[Exercise goal]
Put the listing into a Markdown table with the columns Row and Line, giving each non-blank line its own numbered row and leaving out the pictures. Begin at the line that has "在 more 这个程序的运行过程中，你有几个按键可以按的：" and stop after the line that has "Il est possible".

[Material for the task]
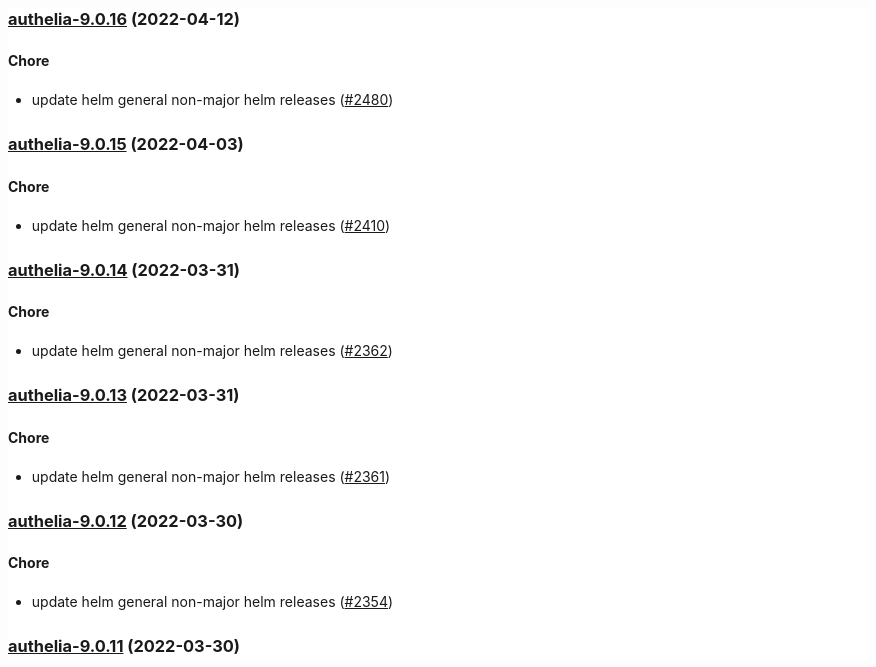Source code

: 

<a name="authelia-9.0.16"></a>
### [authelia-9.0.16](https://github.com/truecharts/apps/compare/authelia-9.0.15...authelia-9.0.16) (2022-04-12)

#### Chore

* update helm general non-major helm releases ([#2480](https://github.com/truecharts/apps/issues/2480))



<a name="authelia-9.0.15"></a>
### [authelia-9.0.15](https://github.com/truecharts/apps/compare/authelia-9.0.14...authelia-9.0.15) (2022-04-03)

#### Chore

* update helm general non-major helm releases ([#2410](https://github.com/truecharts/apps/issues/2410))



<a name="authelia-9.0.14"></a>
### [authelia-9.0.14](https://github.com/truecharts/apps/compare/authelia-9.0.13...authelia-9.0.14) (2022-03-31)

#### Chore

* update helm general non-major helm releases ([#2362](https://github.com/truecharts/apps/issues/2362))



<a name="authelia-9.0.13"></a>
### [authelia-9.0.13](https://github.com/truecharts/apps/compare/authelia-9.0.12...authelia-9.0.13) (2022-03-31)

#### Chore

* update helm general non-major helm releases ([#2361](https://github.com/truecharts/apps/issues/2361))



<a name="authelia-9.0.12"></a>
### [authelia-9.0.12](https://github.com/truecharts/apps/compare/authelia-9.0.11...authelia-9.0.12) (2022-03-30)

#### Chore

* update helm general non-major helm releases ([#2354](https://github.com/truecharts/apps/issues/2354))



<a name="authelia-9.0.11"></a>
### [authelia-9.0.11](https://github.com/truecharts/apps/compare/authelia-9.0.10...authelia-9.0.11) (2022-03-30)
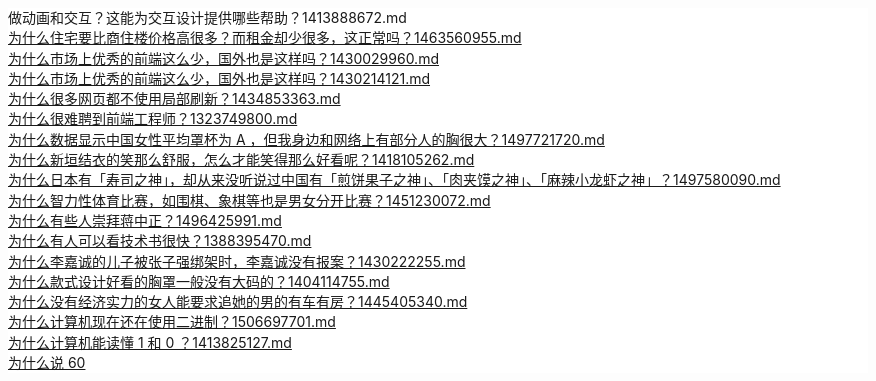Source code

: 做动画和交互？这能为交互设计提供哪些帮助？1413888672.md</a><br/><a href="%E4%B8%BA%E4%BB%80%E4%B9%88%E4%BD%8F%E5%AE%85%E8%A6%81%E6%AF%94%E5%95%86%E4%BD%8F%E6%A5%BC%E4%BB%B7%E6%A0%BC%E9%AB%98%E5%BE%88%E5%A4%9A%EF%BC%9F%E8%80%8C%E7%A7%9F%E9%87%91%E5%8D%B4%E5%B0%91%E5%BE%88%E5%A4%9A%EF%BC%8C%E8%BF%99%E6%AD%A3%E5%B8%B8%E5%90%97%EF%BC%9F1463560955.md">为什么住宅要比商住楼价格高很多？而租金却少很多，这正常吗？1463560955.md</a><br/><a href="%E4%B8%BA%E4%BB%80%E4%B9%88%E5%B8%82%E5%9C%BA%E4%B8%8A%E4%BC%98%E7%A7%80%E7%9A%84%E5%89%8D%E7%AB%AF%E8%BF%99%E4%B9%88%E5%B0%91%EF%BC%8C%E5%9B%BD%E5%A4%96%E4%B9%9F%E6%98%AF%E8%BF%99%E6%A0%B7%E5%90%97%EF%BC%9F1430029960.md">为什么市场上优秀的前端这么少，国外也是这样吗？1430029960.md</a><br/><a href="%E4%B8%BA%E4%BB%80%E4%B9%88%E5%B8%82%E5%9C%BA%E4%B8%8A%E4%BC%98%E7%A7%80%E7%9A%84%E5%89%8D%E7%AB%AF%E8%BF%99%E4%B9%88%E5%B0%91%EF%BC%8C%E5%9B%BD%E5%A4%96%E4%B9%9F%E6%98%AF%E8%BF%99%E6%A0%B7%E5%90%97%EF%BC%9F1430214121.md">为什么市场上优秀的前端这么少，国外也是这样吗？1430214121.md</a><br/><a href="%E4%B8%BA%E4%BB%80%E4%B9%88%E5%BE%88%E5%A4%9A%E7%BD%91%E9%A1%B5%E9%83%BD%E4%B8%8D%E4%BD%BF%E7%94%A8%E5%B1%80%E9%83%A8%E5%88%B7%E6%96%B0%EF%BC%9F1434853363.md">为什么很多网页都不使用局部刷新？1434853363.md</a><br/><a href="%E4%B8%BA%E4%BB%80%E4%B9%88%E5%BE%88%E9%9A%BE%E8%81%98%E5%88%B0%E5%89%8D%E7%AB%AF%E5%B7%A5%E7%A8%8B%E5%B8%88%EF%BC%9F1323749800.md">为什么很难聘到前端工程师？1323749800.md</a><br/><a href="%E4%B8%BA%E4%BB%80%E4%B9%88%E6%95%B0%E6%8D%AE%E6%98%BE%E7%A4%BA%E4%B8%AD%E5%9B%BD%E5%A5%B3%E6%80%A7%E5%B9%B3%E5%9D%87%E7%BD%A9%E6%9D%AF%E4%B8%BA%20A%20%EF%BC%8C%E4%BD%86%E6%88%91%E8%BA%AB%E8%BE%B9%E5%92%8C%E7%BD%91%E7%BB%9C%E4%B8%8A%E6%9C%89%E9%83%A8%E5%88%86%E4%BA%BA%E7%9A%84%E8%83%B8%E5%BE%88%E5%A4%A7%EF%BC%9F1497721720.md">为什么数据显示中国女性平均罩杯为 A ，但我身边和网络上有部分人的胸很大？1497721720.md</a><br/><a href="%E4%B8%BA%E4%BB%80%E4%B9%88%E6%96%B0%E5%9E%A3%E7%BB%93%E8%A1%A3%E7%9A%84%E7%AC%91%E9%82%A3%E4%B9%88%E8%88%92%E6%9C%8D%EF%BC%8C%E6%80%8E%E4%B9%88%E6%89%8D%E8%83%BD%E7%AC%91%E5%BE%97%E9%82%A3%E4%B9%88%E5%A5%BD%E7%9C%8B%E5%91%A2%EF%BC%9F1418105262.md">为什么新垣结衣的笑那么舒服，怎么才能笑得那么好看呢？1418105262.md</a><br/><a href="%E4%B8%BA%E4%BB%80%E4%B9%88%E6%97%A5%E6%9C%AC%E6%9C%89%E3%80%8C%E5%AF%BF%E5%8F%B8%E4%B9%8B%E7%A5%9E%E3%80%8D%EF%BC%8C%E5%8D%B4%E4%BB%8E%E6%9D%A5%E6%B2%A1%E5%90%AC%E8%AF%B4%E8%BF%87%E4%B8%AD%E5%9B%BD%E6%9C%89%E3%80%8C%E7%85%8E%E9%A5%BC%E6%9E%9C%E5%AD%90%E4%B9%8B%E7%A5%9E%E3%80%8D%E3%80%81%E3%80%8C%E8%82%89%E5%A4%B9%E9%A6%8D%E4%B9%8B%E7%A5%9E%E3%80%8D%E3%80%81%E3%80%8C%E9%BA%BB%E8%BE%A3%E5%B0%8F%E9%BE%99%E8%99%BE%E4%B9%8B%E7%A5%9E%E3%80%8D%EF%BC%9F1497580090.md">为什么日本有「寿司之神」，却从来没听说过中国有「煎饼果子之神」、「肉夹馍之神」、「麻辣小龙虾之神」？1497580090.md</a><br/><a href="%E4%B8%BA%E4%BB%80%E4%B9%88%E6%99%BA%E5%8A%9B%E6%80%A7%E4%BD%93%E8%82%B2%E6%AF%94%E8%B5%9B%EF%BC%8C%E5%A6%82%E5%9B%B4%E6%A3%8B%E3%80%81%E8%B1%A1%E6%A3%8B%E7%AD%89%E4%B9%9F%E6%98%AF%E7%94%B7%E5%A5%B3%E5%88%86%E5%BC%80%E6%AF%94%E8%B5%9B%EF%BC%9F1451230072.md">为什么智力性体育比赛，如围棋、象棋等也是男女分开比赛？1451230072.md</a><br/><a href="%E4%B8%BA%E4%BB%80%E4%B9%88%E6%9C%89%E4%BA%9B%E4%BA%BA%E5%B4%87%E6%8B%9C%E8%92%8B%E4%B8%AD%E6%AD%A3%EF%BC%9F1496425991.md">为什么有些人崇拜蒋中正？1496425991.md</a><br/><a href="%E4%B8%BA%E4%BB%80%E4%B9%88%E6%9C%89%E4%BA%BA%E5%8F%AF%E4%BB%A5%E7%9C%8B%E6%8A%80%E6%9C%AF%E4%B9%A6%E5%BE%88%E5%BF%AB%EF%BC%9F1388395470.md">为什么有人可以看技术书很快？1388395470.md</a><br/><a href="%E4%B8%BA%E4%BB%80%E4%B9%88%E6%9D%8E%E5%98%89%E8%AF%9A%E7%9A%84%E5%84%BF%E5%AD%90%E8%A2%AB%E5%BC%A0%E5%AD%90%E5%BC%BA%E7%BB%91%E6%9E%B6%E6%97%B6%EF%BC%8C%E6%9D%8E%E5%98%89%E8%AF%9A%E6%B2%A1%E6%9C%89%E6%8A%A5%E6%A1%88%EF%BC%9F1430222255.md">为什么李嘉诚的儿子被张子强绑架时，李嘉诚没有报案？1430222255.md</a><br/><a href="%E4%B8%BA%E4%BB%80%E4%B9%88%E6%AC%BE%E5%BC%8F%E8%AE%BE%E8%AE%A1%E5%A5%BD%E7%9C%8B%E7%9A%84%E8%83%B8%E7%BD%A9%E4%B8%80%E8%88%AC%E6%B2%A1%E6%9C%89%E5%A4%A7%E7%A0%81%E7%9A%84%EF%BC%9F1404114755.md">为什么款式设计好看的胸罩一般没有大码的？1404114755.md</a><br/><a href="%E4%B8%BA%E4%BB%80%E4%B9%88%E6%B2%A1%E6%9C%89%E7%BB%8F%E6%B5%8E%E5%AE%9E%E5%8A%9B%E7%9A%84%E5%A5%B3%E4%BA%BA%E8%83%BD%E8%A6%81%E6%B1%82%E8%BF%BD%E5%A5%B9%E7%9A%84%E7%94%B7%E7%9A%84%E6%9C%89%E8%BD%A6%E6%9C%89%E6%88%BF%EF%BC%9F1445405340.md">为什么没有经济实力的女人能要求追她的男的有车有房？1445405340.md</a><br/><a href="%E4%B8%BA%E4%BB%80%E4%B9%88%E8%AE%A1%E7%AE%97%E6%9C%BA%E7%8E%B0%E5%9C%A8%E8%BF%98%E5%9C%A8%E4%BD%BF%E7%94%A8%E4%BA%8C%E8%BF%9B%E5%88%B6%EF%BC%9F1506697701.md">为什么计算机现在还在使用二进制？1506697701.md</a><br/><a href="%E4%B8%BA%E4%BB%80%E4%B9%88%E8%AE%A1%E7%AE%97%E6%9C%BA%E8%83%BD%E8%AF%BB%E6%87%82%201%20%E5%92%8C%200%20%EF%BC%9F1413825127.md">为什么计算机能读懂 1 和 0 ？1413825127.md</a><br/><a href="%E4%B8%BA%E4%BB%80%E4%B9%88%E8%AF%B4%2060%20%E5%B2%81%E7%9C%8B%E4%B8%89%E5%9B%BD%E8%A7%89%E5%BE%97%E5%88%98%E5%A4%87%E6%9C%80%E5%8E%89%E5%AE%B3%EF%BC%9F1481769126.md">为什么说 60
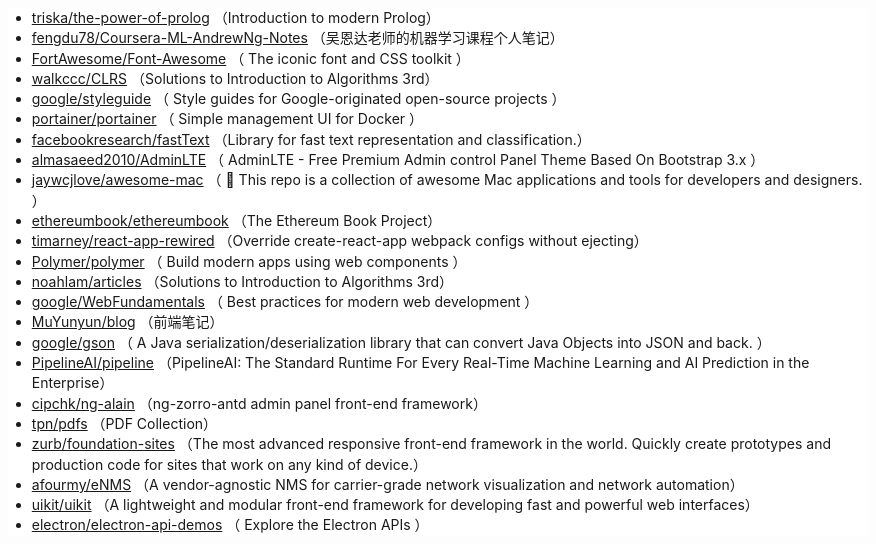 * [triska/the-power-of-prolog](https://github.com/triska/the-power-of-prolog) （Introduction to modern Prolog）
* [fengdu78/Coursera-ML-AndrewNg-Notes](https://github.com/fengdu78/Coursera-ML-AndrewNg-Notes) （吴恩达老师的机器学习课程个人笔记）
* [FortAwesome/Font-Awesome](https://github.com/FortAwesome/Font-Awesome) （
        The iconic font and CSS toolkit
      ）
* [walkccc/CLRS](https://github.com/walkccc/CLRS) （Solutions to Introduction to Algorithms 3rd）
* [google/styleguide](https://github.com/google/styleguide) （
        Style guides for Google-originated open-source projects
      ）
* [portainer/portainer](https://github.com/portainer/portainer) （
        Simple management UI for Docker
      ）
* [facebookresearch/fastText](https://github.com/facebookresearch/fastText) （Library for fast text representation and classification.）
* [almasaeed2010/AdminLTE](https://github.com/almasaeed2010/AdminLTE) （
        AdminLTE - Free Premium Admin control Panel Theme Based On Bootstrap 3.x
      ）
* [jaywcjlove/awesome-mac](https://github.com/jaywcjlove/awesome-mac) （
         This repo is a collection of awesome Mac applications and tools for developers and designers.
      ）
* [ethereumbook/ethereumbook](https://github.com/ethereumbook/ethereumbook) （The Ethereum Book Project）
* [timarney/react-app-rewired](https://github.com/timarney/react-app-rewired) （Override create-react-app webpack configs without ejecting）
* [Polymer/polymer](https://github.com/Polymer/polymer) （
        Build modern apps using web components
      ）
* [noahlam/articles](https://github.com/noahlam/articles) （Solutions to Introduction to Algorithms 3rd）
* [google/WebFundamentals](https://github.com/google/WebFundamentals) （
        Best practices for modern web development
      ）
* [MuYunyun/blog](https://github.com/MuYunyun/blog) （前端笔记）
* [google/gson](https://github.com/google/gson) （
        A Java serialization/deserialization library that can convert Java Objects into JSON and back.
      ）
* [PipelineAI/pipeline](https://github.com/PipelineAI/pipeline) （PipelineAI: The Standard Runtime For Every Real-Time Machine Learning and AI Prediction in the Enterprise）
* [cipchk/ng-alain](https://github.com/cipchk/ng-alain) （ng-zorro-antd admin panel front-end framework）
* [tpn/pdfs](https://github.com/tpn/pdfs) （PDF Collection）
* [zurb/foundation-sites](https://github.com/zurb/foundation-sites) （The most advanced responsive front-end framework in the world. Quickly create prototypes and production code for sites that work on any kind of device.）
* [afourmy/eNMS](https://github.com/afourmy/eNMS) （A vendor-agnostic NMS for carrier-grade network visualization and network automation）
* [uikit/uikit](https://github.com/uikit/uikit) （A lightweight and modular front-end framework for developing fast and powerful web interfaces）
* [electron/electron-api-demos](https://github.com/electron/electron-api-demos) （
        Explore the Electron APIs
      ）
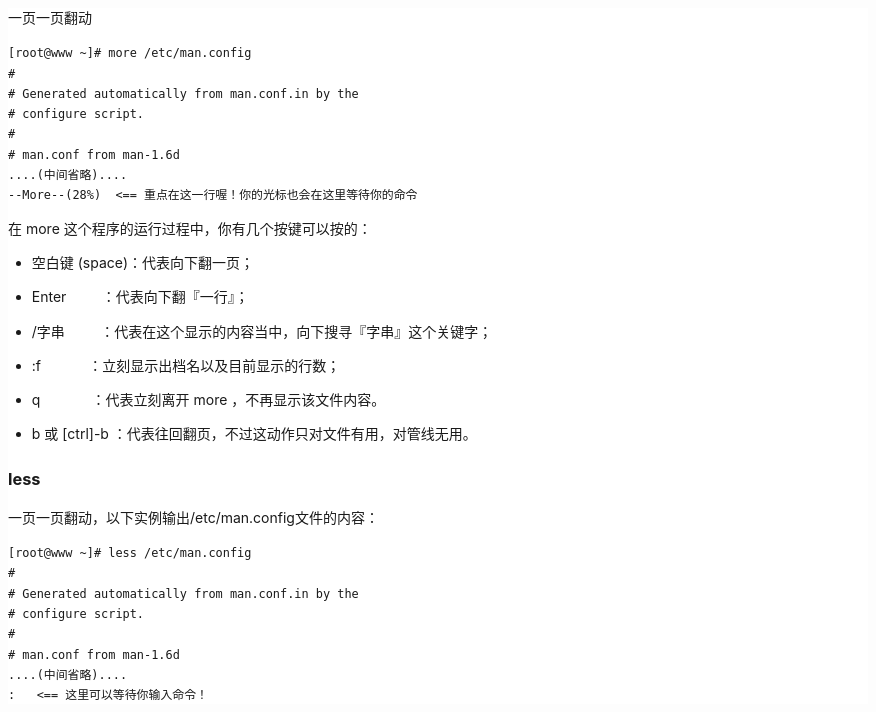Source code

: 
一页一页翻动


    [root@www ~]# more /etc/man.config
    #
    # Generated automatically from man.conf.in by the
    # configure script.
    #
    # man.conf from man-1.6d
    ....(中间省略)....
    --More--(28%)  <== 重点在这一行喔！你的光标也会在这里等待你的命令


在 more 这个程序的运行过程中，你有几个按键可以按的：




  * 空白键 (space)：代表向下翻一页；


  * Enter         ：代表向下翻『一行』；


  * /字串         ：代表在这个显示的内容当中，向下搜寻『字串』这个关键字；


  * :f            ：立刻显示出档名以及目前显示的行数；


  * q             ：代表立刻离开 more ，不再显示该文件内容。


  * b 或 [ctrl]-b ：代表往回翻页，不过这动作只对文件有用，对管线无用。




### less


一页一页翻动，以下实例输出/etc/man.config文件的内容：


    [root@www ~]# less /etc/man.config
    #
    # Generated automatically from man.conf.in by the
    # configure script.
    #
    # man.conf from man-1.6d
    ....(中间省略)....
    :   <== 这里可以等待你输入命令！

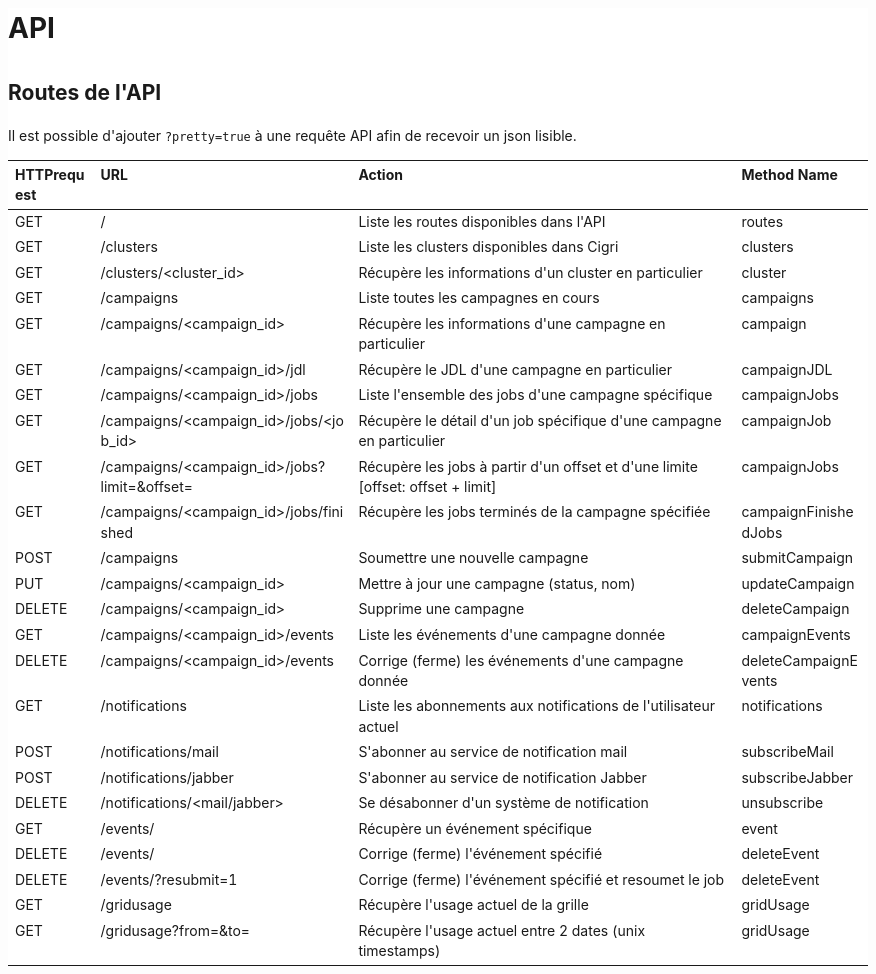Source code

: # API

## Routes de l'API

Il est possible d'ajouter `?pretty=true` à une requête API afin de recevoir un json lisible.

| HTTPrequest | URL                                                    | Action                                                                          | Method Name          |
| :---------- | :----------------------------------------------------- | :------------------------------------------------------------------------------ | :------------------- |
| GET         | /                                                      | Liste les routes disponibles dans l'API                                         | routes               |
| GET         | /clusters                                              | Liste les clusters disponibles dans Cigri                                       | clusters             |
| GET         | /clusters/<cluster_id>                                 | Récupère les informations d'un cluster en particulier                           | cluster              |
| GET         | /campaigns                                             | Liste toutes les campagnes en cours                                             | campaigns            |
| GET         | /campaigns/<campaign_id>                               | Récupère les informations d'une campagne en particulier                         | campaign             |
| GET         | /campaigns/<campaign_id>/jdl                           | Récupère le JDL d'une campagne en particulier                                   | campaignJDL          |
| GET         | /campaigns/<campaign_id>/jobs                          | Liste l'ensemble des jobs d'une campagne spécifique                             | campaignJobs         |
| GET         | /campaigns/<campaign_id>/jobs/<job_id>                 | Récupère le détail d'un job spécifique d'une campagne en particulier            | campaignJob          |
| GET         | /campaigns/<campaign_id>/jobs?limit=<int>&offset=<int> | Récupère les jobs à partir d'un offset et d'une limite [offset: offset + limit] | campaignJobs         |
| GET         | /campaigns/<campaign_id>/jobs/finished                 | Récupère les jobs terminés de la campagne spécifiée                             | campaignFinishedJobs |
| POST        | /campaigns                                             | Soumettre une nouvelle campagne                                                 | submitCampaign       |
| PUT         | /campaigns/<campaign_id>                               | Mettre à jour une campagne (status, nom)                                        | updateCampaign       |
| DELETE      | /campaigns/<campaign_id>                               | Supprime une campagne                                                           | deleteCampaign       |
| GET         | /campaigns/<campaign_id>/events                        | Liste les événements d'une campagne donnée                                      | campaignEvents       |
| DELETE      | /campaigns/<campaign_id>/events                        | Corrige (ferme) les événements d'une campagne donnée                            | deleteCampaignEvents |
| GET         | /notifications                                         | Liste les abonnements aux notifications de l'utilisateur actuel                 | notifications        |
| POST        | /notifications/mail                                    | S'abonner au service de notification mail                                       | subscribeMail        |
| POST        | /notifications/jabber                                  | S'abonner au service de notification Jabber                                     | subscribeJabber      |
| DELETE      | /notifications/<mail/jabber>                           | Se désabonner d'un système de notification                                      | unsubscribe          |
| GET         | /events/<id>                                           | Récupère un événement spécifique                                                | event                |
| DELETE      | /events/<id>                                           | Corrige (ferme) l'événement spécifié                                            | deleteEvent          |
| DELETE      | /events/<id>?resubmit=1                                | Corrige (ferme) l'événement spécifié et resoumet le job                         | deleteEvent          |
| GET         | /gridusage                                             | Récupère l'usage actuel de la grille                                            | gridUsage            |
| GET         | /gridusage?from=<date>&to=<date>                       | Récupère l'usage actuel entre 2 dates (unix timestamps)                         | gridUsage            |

[Problem solution]
| Row | Line |
|---|---|
| 1 | 在 more 这个程序的运行过程中，你有几个按键可以按的： |
| 2 |   * 空白键 (space)：代表向下翻一页； |
| 3 |   * Enter         ：代表向下翻『一行』； |
| 4 |   * /字串         ：代表在这个显示的内容当中，向下搜寻『字串』这个关键字； |
| 5 |   * :f            ：立刻显示出档名以及目前显示的行数； |
| 6 |   * q             ：代表立刻离开 more ，不再显示该文件内容。 |
| 7 |   * b 或 [ctrl]-b ：代表往回翻页，不过这动作只对文件有用，对管线无用。 |
| 8 | ### less |
| 9 | 一页一页翻动，以下实例输出/etc/man.config文件的内容： |
| 10 |     [root@www ~]# less /etc/man.config |
| 11 |     # |
| 12 |     # Generated automatically from man.conf.in by the |
| 13 |     # configure script. |
| 14 |     # |
| 15 |     # man.conf from man-1.6d |
| 16 |     ....(中间省略).... |
| 17 |     :   <== 这里可以等待你输入命令！ |
| 18 | Source code |
| 19 | : # API |
| 20 | ## Routes de l'API |
| 21 | Il est possible d'ajouter `?pretty=true` à une requête API afin de recevoir un json lisible. |